С. Р. Как вы относитесь к другим переводам «Гамлета», старым или современным? Вы ими вдохновлялись или, наоборот, отталкивались от каких-то версий?
И. Б. Я их вообще не читал. Я просмотрел любопытства ради и не без сочувствия переводы Дюси[189], но в этой абсолютно безжизненной драматургии позднего классицизма мы, очевидно, никак не соприкасаемся с Шекспиром. Открыл и тут же с чувством, можно сказать, неприязни закрыл «Гамлета» Андре Жида; позже предпочел не высказываться о «Ромео и Джульетте» и «Отелло» Жува, потому что не набрался духу его критиковать, как, по совести, следовало бы поступить, — признаюсь, мне еще раньше было очень тяжело читать его перевод шекспировских сонетов, ставший одной из причин охлаждения в отношениях с этим моим другом[190]. При этом, несмотря на мои диаметрально противоположные литературные пристрастия, в юности я оценил по достоинству работу Франсуа-Виктора Гюго[191], более того, испытал глубокое почтение к труду этого писателя, который, не покладая рук, перевел все огромное шекспировское наследие, хотя не располагал прекрасными критическими изданиями, появившимися в большом количестве позже, в XX веке. И, разумеется, я всегда очень внимательно относился к любым соображениям, которые с присущей ему скромностью и проницательностью высказывал замечательный Пьер Лейрис, чьему безмерно щедрому доверию я обязан началом работы над переводом Шекспира[192].

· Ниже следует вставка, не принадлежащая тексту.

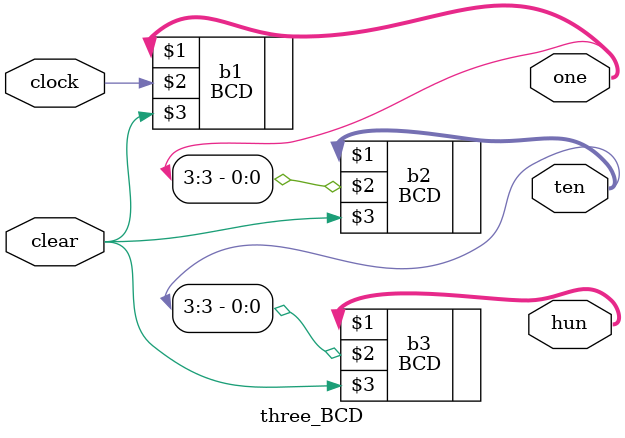
<source format=v>
module three_BCD(hun,ten,one,clear,clock);
input clock,clear;
output [3:0] hun,ten,one;

BCD b1(one,clock,clear);
BCD b2(ten,one[3],clear);
BCD b3(hun,ten[3],clear);
endmodule

</source>
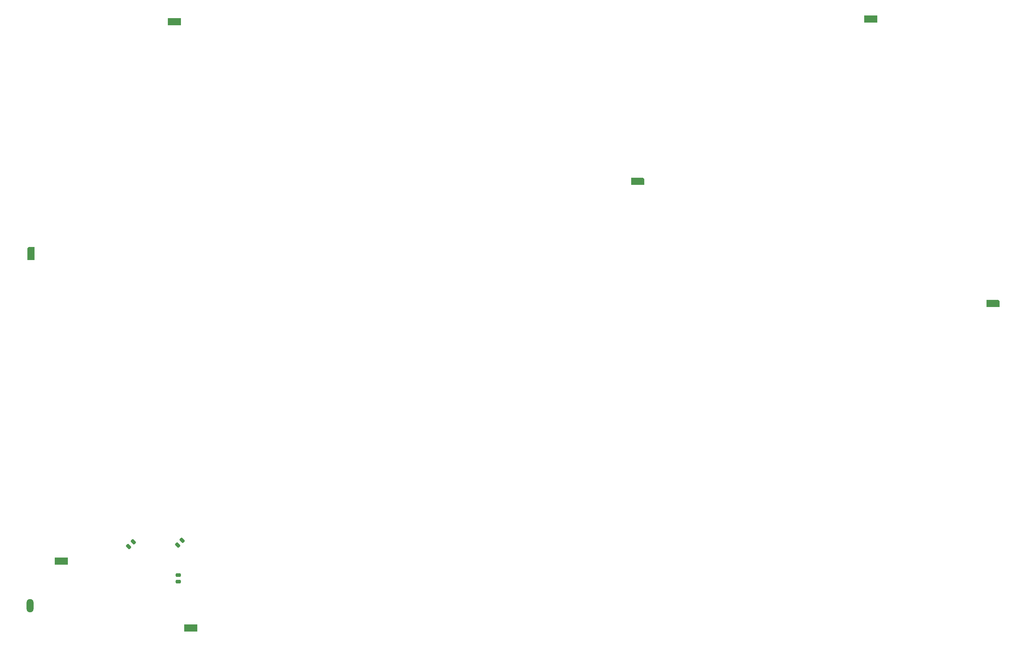
<source format=gbr>
%TF.GenerationSoftware,KiCad,Pcbnew,8.0.8-8.0.8-0~ubuntu24.04.1*%
%TF.CreationDate,2025-08-07T23:42:04-04:00*%
%TF.ProjectId,stencil,7374656e-6369-46c2-9e6b-696361645f70,rev?*%
%TF.SameCoordinates,Original*%
%TF.FileFunction,Paste,Bot*%
%TF.FilePolarity,Positive*%
%FSLAX46Y46*%
G04 Gerber Fmt 4.6, Leading zero omitted, Abs format (unit mm)*
G04 Created by KiCad (PCBNEW 8.0.8-8.0.8-0~ubuntu24.04.1) date 2025-08-07 23:42:04*
%MOMM*%
%LPD*%
G01*
G04 APERTURE LIST*
G04 Aperture macros list*
%AMRoundRect*
0 Rectangle with rounded corners*
0 $1 Rounding radius*
0 $2 $3 $4 $5 $6 $7 $8 $9 X,Y pos of 4 corners*
0 Add a 4 corners polygon primitive as box body*
4,1,4,$2,$3,$4,$5,$6,$7,$8,$9,$2,$3,0*
0 Add four circle primitives for the rounded corners*
1,1,$1+$1,$2,$3*
1,1,$1+$1,$4,$5*
1,1,$1+$1,$6,$7*
1,1,$1+$1,$8,$9*
0 Add four rect primitives between the rounded corners*
20,1,$1+$1,$2,$3,$4,$5,0*
20,1,$1+$1,$4,$5,$6,$7,0*
20,1,$1+$1,$6,$7,$8,$9,0*
20,1,$1+$1,$8,$9,$2,$3,0*%
%AMOutline5P*
0 Free polygon, 5 corners , with rotation*
0 The origin of the aperture is its center*
0 number of corners: always 5*
0 $1 to $10 corner X, Y*
0 $11 Rotation angle, in degrees counterclockwise*
0 create outline with 5 corners*
4,1,5,$1,$2,$3,$4,$5,$6,$7,$8,$9,$10,$1,$2,$11*%
%AMOutline6P*
0 Free polygon, 6 corners , with rotation*
0 The origin of the aperture is its center*
0 number of corners: always 6*
0 $1 to $12 corner X, Y*
0 $13 Rotation angle, in degrees counterclockwise*
0 create outline with 6 corners*
4,1,6,$1,$2,$3,$4,$5,$6,$7,$8,$9,$10,$11,$12,$1,$2,$13*%
%AMOutline7P*
0 Free polygon, 7 corners , with rotation*
0 The origin of the aperture is its center*
0 number of corners: always 7*
0 $1 to $14 corner X, Y*
0 $15 Rotation angle, in degrees counterclockwise*
0 create outline with 7 corners*
4,1,7,$1,$2,$3,$4,$5,$6,$7,$8,$9,$10,$11,$12,$13,$14,$1,$2,$15*%
%AMOutline8P*
0 Free polygon, 8 corners , with rotation*
0 The origin of the aperture is its center*
0 number of corners: always 8*
0 $1 to $16 corner X, Y*
0 $17 Rotation angle, in degrees counterclockwise*
0 create outline with 8 corners*
4,1,8,$1,$2,$3,$4,$5,$6,$7,$8,$9,$10,$11,$12,$13,$14,$15,$16,$1,$2,$17*%
G04 Aperture macros list end*
%ADD10R,3.800000X2.000000*%
%ADD11RoundRect,0.250000X-0.475000X0.250000X-0.475000X-0.250000X0.475000X-0.250000X0.475000X0.250000X0*%
%ADD12RoundRect,0.250000X-0.159099X0.512652X-0.512652X0.159099X0.159099X-0.512652X0.512652X-0.159099X0*%
%ADD13O,2.000000X3.800000*%
%ADD14Outline5P,-1.900000X1.000000X1.900000X1.000000X1.900000X-1.000000X-1.500000X-1.000000X-1.900000X-0.600000X180.000000*%
%ADD15Outline5P,-1.900000X1.000000X1.900000X1.000000X1.900000X-1.000000X-1.500000X-1.000000X-1.900000X-0.600000X270.000000*%
G04 APERTURE END LIST*
D10*
%TO.C,TP6*%
X61175000Y-211460000D03*
%TD*%
D11*
%TO.C,C7*%
X94400000Y-215400000D03*
X94400000Y-217299998D03*
%TD*%
D12*
%TO.C,C6*%
X81671751Y-205928249D03*
X80328249Y-207271751D03*
%TD*%
D13*
%TO.C,TP4*%
X52285000Y-224160000D03*
%TD*%
D10*
%TO.C,TP8*%
X98005000Y-230510000D03*
%TD*%
D12*
%TO.C,C8*%
X95571751Y-205478249D03*
X94228249Y-206821751D03*
%TD*%
D14*
%TO.C,3V2*%
X326237600Y-138002000D03*
%TD*%
D10*
%TO.C,GND3*%
X93319600Y-57738000D03*
%TD*%
D15*
%TO.C,3V1*%
X52552600Y-123825000D03*
%TD*%
D14*
%TO.C,3V3*%
X225145600Y-103204000D03*
%TD*%
D10*
%TO.C,GND4*%
X291439600Y-56976000D03*
%TD*%
M02*

</source>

Со всеми остальными переводами Шекспира на французский я практически не знаком — разумеется, не потому, что я презираю работы других переводчиков, а по совсем другой причине: когда переводишь поэзию, можно идти только собственной дорогой. Тут предшественником не может служить никто, даже такие прекрасные поэты, как Андре Дюбуше или Жюль Сюпервьель: с первой же сцены их «Бури» или «Сна в летнюю ночь» я как будто оказываюсь рядом с ними и, слушая их, жалею, что из комнаты ушел Шекспир, с которым, как мне чудилось, я вел беседу. Для меня куда полезней изучать работы пятнадцати-двадцати лучших специалистов по английской литературе, обеспечивших нас частичными или полными изданиями Шекспира; без их комментариев мои переводы не появились бы на свет.

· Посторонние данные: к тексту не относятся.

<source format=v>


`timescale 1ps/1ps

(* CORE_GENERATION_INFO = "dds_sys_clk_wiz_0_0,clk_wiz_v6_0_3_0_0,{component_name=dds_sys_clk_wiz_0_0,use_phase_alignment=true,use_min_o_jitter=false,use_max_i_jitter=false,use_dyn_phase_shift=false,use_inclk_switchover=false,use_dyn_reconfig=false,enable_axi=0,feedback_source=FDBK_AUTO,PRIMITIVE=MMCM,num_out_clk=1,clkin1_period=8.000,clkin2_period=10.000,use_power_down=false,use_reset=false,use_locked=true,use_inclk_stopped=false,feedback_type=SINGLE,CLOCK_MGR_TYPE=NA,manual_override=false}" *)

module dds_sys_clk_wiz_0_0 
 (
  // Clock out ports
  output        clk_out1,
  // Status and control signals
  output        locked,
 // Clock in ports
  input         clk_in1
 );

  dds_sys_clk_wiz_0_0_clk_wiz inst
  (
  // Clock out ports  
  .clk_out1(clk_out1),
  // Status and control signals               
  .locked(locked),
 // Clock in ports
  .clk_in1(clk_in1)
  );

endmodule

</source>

Ранний эскиз постановки «Гамлета»[193]
Говорили, что в этой постановке все было подчинено желанию точно следовать требованиям текста.
Так, в начале, когда караульные обмениваются первыми репликами, режиссер погрузил действие в ночной мрак, окружающий этих солдат на крепостной стене, где дует холодный ветер. Холод царит и в зале, если это место можно назвать залом. Вхожу: зрители уже собрались, они кутаются в одежду, иные, съежась, присели, почти легли наземь, и мне приходится с осторожностью ставить ногу в узкие промежутки между телами; на фоне светлого песка я различаю шерстяные пальто, гораздо реже — шелковые платья. Похоже, эти мужчины и женщины — детей куда меньше — находятся здесь много дней, или, лучше сказать, ночей. Недаром они зажгли там и тут факелы, прорезающие бескрайнюю тьму струями красного дыма. Некоторые спят, я слышу ровное, спокойное дыхание; впрочем, встречаю и настороженные, сверлящие взгляды, они меня пугают, я спешу пройти мимо. Вдали время от времени кто-то вскрикивает: наверное, увидел дурной сон. Неуверенно ступая, пробираюсь вперед, иногда возвращаюсь, но, так или иначе, не свожу глаз со сцены.